Here's how you can load an analysis without the original class definition:

```python
# Load the analysis state without the original class definition
loaded_analysis = yf.load_portable("analysis.pkl")
```

## Visualizing Analysis Steps

A useful feature of `yaflux` is the ability to visualize the analysis steps.

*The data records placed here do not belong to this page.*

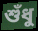
শুঁধু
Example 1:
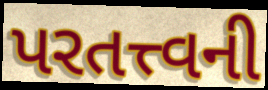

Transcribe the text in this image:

પરતત્ત્વની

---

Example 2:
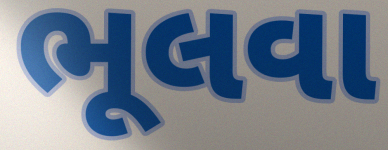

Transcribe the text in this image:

ભૂલવા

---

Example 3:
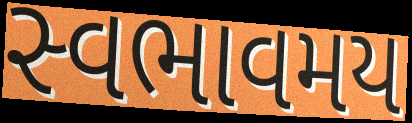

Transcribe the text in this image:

સ્વભાવમય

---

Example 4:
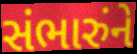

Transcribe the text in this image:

સંભારુંને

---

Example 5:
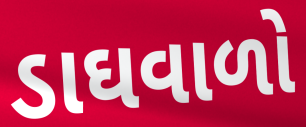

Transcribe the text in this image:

ડાઘવાળો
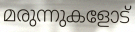
മരുന്നുകളോട്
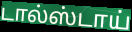
டால்ஸ்டாய்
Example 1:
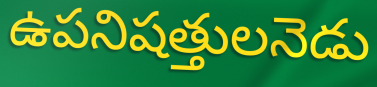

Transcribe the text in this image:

ఉపనిషత్తులనెడు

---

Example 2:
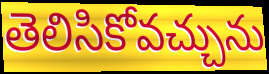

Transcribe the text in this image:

తెలిసికోవచ్చును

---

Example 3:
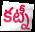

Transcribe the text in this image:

కట్నీ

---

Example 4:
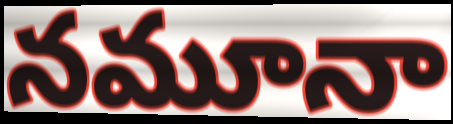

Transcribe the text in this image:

నమూనా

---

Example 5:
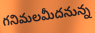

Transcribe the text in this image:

గనిమలమీదనున్న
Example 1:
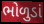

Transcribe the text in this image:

ભોળુડાં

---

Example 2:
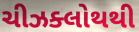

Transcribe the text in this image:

ચીઝક્લોથથી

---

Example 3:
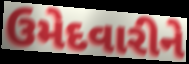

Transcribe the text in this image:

ઉમેદવારીને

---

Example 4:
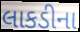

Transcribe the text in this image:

લાકડીના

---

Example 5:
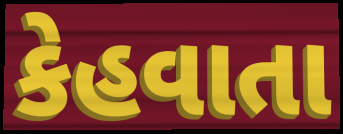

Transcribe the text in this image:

કેહવાતા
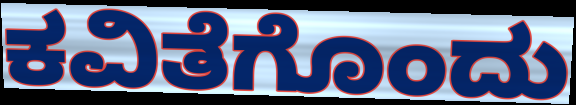
ಕವಿತೆಗೊಂದು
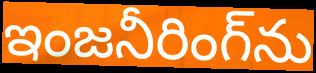
ఇంజనీరింగ్‌ను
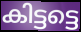
കിട്ടട്ടെ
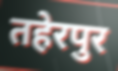
तहेरपुर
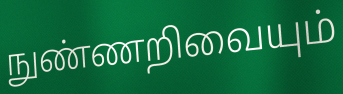
நுண்ணறிவையும்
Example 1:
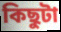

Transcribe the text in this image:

কিছুটা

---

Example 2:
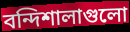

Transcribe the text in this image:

বন্দিশালাগুলো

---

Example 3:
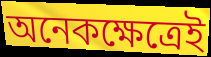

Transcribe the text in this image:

অনেকক্ষেত্রেই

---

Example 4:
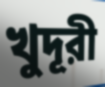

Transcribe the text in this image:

খুদূরী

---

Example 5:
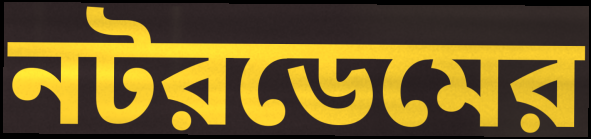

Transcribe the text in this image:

নটরডেমের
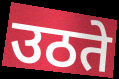
उठते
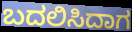
ಬದಲಿಸಿದಾಗ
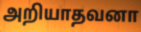
அறியாதவனா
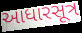
આધારસૂત્ર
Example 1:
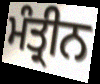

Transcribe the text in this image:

ਮੰਤ੍ਰੀਨ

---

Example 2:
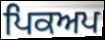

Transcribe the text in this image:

ਪਿਕਅਪ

You can generate a graph of the analysis workflow using the `visualize_dependencies` method:

Let's first define a complex analysis with multiple steps and dependencies:

```python
import yaflux as yf

class MyAnalysis(yf.Base):

    @yf.step(creates=["x", "y", "z"])
    def load_data(self) -> tuple[int, int, int]:
        return 1, 2, 3

    @yf.step(creates="proc_x", requires="x")
    def process_x(self) -> int:
        return self.results.x + 1

    @yf.step(creates=["proc_y1", "proc_y2", "_marked"], requires="y")
    def process_y(self) -> tuple[int, int]:
        return (
            self.results.y + 1,
            self.results.y + 2,
        )

    @yf.step(creates="proc_z", requires=["proc_y1", "proc_y2", "z"])
    def process_z(self) -> int:
        return self.results.proc_y1 + self.results.proc_y2 + self.results.z

    @yf.step(creates="final", requires=["proc_x", "proc_z", "_marked"])
    def final(self) -> int:
        return self.results.proc_x + self.results.proc_z
```

You can then visualize the dependencies between the analysis steps:

```python
analysis = MyAnalysis()
analysis.visualize_dependencies()
```

This will create a graph of the analysis steps and their dependencies, which can help you understand the workflow structure.
![Alt text](./assets/complex_workflow_init.svg)

As we run analysis steps this workflow will update to reflect the current state of the analysis.

```python
analysis.load_data()
analysis.process_x()
analysis.process_y()
analysis.visualize_dependencies()
```

![Alt text](./assets/complex_workflow_progress.svg)

This can be useful for understanding complex workflows and ensuring that all dependencies are correctly specified.